INPUT DATA.
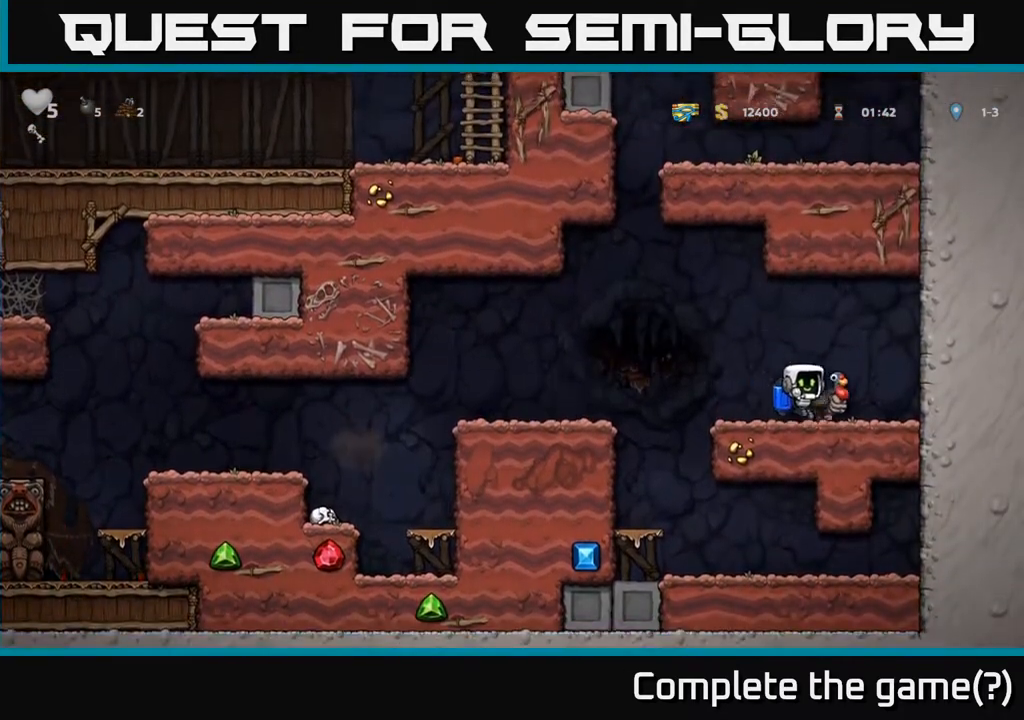
{"buttons": [], "left_stick": "center", "events": [[33, "DPAD_RIGHT", "up"], [217, "A", "down"], [333, "A", "up"]]}
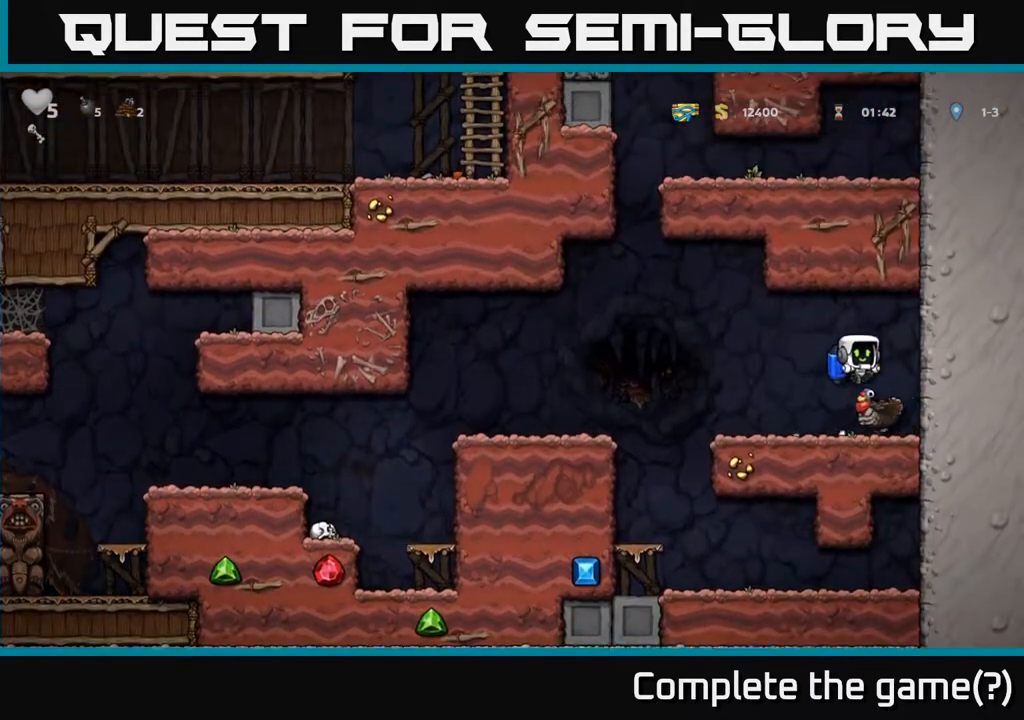
{"buttons": [], "left_stick": "center", "events": []}
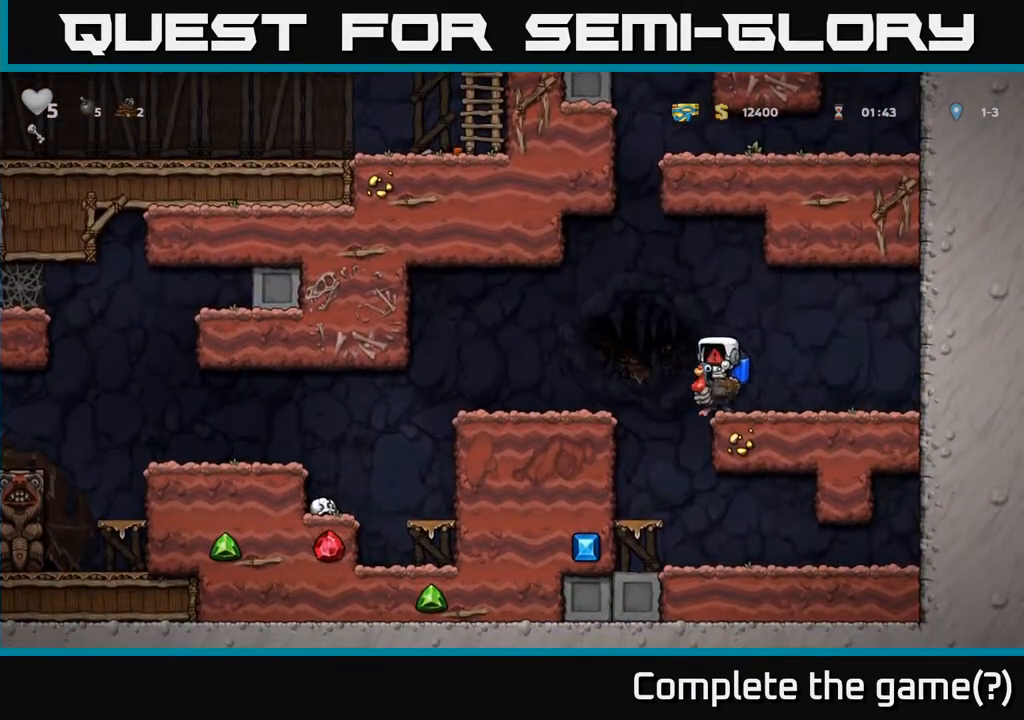
{"buttons": [], "left_stick": "center", "events": []}
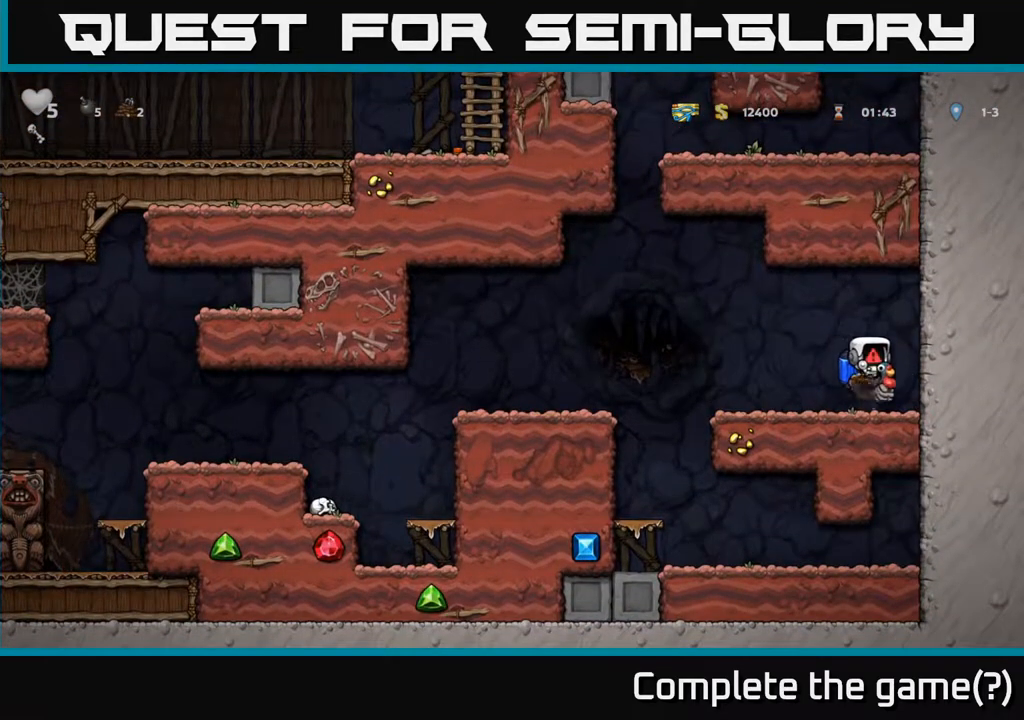
{"buttons": [], "left_stick": "center", "events": []}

AIM OF THE TASK.
The result should be the full material above, word for word, with its pictures omitted.

SOLUTION.
{"buttons": [], "left_stick": "center", "events": [[33, "DPAD_RIGHT", "up"], [217, "A", "down"], [333, "A", "up"]]}
{"buttons": [], "left_stick": "center", "events": []}
{"buttons": [], "left_stick": "center", "events": []}
{"buttons": [], "left_stick": "center", "events": []}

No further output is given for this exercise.